Leave the pictures aside and give back every entry below word for word.

=== Supplied entries ===

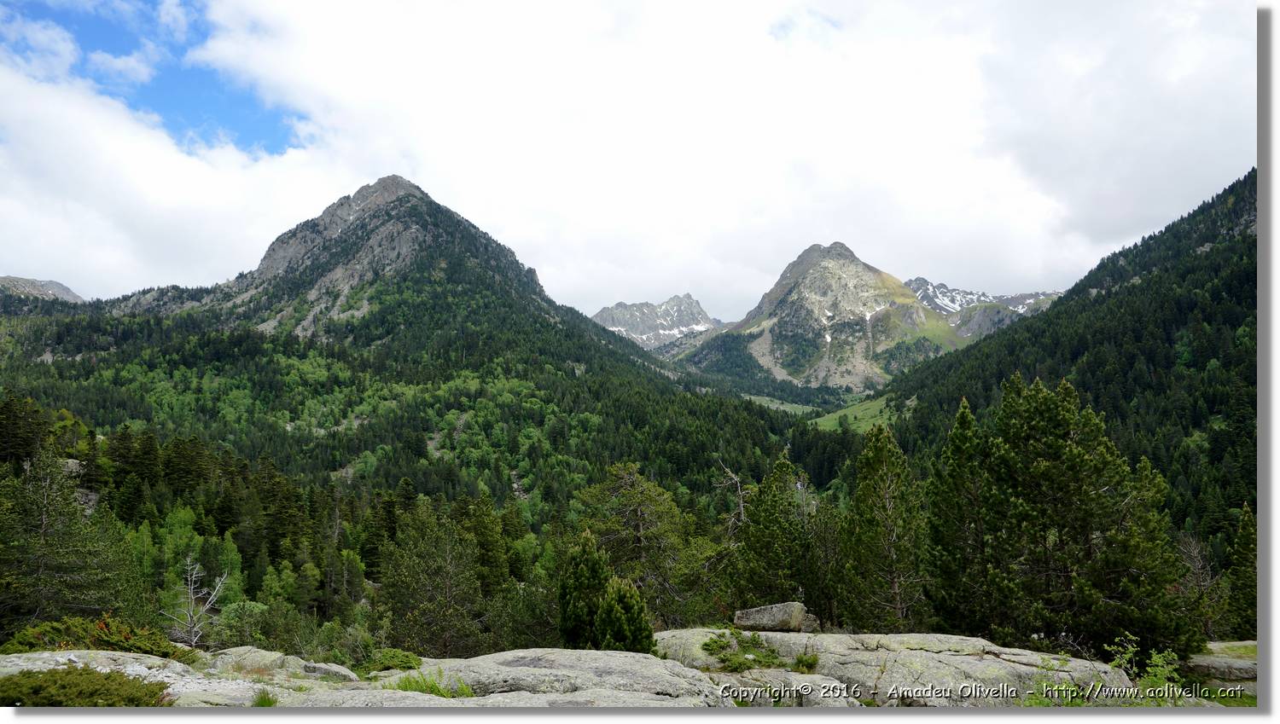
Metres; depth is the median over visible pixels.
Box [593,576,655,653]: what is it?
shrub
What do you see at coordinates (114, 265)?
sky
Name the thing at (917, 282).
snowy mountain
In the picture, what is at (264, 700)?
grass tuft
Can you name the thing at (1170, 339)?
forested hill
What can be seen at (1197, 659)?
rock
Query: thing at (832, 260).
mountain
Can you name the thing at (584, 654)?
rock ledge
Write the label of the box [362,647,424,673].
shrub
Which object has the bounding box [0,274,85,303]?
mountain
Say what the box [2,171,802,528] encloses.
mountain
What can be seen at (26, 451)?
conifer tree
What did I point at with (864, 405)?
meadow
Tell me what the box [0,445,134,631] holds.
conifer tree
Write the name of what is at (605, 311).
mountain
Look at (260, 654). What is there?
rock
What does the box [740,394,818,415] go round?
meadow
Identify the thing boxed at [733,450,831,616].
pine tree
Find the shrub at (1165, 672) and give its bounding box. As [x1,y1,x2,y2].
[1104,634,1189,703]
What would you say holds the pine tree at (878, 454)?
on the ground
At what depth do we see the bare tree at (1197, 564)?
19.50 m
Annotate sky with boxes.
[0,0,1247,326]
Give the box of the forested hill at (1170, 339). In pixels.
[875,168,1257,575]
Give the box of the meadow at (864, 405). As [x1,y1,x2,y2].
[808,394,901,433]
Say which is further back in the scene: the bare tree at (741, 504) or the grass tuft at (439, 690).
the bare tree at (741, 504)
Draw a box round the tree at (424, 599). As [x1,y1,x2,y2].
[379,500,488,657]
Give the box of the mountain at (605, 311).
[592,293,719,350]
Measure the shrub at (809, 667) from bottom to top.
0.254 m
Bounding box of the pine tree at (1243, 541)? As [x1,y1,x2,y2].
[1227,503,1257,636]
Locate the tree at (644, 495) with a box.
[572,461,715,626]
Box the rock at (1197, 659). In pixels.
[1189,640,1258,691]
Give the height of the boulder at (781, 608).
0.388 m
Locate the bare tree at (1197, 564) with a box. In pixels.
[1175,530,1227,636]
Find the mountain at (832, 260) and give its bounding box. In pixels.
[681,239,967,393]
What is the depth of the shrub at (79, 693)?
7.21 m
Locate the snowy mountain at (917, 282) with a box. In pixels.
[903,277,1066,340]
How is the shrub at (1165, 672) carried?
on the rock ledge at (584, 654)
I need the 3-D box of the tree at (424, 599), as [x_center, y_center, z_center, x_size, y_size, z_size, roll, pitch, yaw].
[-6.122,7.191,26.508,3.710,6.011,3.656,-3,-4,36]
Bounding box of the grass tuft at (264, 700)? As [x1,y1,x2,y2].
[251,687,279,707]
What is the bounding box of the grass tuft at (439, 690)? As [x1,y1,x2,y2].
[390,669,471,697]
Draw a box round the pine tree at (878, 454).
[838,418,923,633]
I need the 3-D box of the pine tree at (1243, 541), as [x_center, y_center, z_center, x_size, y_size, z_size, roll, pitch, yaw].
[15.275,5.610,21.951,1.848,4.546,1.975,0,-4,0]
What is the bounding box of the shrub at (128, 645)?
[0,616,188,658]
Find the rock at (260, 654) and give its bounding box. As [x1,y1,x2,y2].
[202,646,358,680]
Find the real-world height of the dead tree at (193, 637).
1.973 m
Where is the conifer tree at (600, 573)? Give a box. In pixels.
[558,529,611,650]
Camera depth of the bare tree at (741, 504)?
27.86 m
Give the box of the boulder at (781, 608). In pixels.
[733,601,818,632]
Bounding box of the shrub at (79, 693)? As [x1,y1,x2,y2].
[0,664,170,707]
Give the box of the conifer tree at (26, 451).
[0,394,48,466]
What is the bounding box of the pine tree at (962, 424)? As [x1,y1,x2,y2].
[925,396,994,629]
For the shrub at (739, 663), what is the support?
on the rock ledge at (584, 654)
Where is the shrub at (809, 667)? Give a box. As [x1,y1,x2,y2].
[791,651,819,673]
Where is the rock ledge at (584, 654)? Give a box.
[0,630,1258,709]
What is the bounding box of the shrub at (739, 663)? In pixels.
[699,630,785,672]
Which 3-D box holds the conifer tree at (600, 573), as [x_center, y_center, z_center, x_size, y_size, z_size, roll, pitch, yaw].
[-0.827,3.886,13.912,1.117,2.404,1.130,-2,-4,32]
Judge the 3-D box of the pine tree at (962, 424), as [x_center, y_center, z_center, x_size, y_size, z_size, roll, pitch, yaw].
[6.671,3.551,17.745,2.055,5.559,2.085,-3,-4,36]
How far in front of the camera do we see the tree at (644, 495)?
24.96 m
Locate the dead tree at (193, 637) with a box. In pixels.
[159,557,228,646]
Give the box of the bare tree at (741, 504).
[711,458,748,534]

===

> _Answer box_
Metres; depth is the median over visible pixels.
Box [593,576,655,653]: what is it?
shrub
What do you see at coordinates (114, 265)?
sky
Name the thing at (917, 282).
snowy mountain
In the picture, what is at (264, 700)?
grass tuft
Can you name the thing at (1170, 339)?
forested hill
What can be seen at (1197, 659)?
rock
Query: thing at (832, 260).
mountain
Can you name the thing at (584, 654)?
rock ledge
Write the label of the box [362,647,424,673].
shrub
Which object has the bounding box [0,274,85,303]?
mountain
Say what the box [2,171,802,528] encloses.
mountain
What can be seen at (26, 451)?
conifer tree
What did I point at with (864, 405)?
meadow
Tell me what the box [0,445,134,631] holds.
conifer tree
Write the name of what is at (605, 311).
mountain
Look at (260, 654). What is there?
rock
What does the box [740,394,818,415] go round?
meadow
Identify the thing boxed at [733,450,831,616].
pine tree
Find the shrub at (1165, 672) and give its bounding box. As [x1,y1,x2,y2].
[1104,634,1189,703]
What would you say holds the pine tree at (878, 454)?
on the ground
At what depth do we see the bare tree at (1197, 564)?
19.50 m
Annotate sky with boxes.
[0,0,1247,326]
Give the box of the forested hill at (1170, 339). In pixels.
[875,168,1257,575]
Give the box of the meadow at (864, 405). As [x1,y1,x2,y2].
[808,394,901,433]
Say which is further back in the scene: the bare tree at (741, 504) or the grass tuft at (439, 690).
the bare tree at (741, 504)
Draw a box round the tree at (424, 599). As [x1,y1,x2,y2].
[379,500,488,657]
Give the box of the mountain at (605, 311).
[592,293,719,350]
Measure the shrub at (809, 667) from bottom to top.
0.254 m
Bounding box of the pine tree at (1243, 541)? As [x1,y1,x2,y2].
[1227,503,1257,636]
Locate the tree at (644, 495) with a box.
[572,461,715,626]
Box the rock at (1197, 659). In pixels.
[1189,640,1258,691]
Give the height of the boulder at (781, 608).
0.388 m
Locate the bare tree at (1197, 564) with a box. In pixels.
[1175,530,1227,636]
Find the mountain at (832, 260) and give its bounding box. In pixels.
[681,239,967,393]
What is the depth of the shrub at (79, 693)?
7.21 m
Locate the snowy mountain at (917, 282) with a box. In pixels.
[903,277,1066,340]
How is the shrub at (1165, 672) carried?
on the rock ledge at (584, 654)
I need the 3-D box of the tree at (424, 599), as [x_center, y_center, z_center, x_size, y_size, z_size, roll, pitch, yaw].
[-6.122,7.191,26.508,3.710,6.011,3.656,-3,-4,36]
Bounding box of the grass tuft at (264, 700)? As [x1,y1,x2,y2].
[251,687,279,707]
What is the bounding box of the grass tuft at (439, 690)? As [x1,y1,x2,y2].
[390,669,471,697]
Draw a box round the pine tree at (878, 454).
[838,418,923,633]
I need the 3-D box of the pine tree at (1243, 541), as [x_center, y_center, z_center, x_size, y_size, z_size, roll, pitch, yaw].
[15.275,5.610,21.951,1.848,4.546,1.975,0,-4,0]
What is the bounding box of the shrub at (128, 645)?
[0,616,188,658]
Find the rock at (260, 654) and give its bounding box. As [x1,y1,x2,y2].
[202,646,358,680]
Find the real-world height of the dead tree at (193, 637).
1.973 m
Where is the conifer tree at (600, 573)? Give a box. In pixels.
[558,529,611,650]
Camera depth of the bare tree at (741, 504)?
27.86 m
Give the box of the boulder at (781, 608). In pixels.
[733,601,818,632]
Bounding box of the shrub at (79, 693)? As [x1,y1,x2,y2].
[0,664,170,707]
Give the box of the conifer tree at (26, 451).
[0,394,48,466]
What is the bounding box of the pine tree at (962, 424)? As [x1,y1,x2,y2].
[925,396,994,629]
For the shrub at (739, 663), what is the support?
on the rock ledge at (584, 654)
Where is the shrub at (809, 667)? Give a box. As [x1,y1,x2,y2].
[791,651,819,673]
Where is the rock ledge at (584, 654)? Give a box.
[0,630,1258,709]
What is the bounding box of the shrub at (739, 663)? In pixels.
[699,630,785,672]
Which 3-D box holds the conifer tree at (600, 573), as [x_center, y_center, z_center, x_size, y_size, z_size, roll, pitch, yaw].
[-0.827,3.886,13.912,1.117,2.404,1.130,-2,-4,32]
Judge the 3-D box of the pine tree at (962, 424), as [x_center, y_center, z_center, x_size, y_size, z_size, roll, pitch, yaw].
[6.671,3.551,17.745,2.055,5.559,2.085,-3,-4,36]
How far in front of the camera do we see the tree at (644, 495)?
24.96 m
Locate the dead tree at (193, 637) with a box. In pixels.
[159,557,228,646]
Give the box of the bare tree at (741, 504).
[711,458,748,534]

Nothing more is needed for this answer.